Thales

 

 

1. Introduction

Information on Thales' life and philosophical views is incomplete. What exists are short statements in the works of others on his views on various topics, including physics, mathematics and astronomy, and a few stories about about him. Further hindering the historical task is the fact that it is not certain how reliable the sources are that relate Thales' views and biographical details about him. Plato says that Thales was numbered as one of the seven wise men of Greek culture (Protagoras 343a) (see Hipp. 1; Dox. 555). Possessing such an elevated status in the Greek world might tend to historical fabrication, as is sometimes the case with people who are the focus of intense interest and admiration. There is no indication that Thales wrote anything; his views seemed to have been passed down orally.

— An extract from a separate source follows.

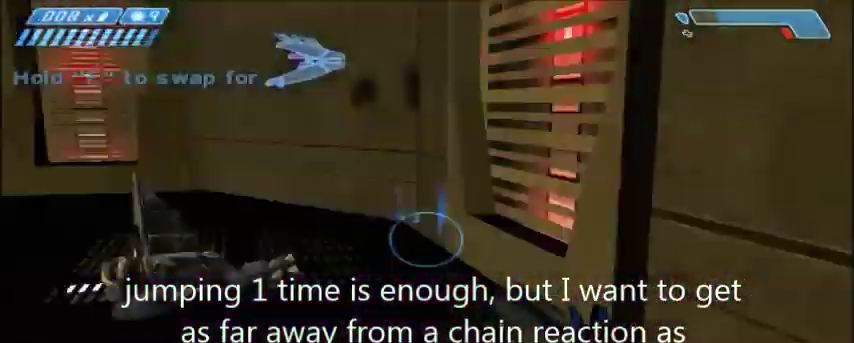
{"keys": [], "mouse": [], "events": [[400, "w", "up"]]}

2. Biographical Information

According to Herodotus, Thales was of Phoenician descent (Herod. 1.170), and once foretold a solar eclipse (on May 28, 585 BCE) that brought to an end a war between the Lydians and Medes (Herod. 1.74). There are two apophthegmata (stories that make a point) about Thales passed on by Plato and Aristotle; whether either is true and to which extent is impossible to determine. Nevertheless, they may give an accurate portrayal of Thales.

    Plato has Socrates relate the story of how Thales was once walking and at the same time studying the stars when he fell into a well. A Thracian slave girl mocked him for being so concerned with what was in the sky that he did not see what was at his feet  (Theaetetus 174a).  In order to make the point that philosophy is not only impractical, but even dangerous to one's well-being, Thales is made to appear ridiculous in this apophthegma.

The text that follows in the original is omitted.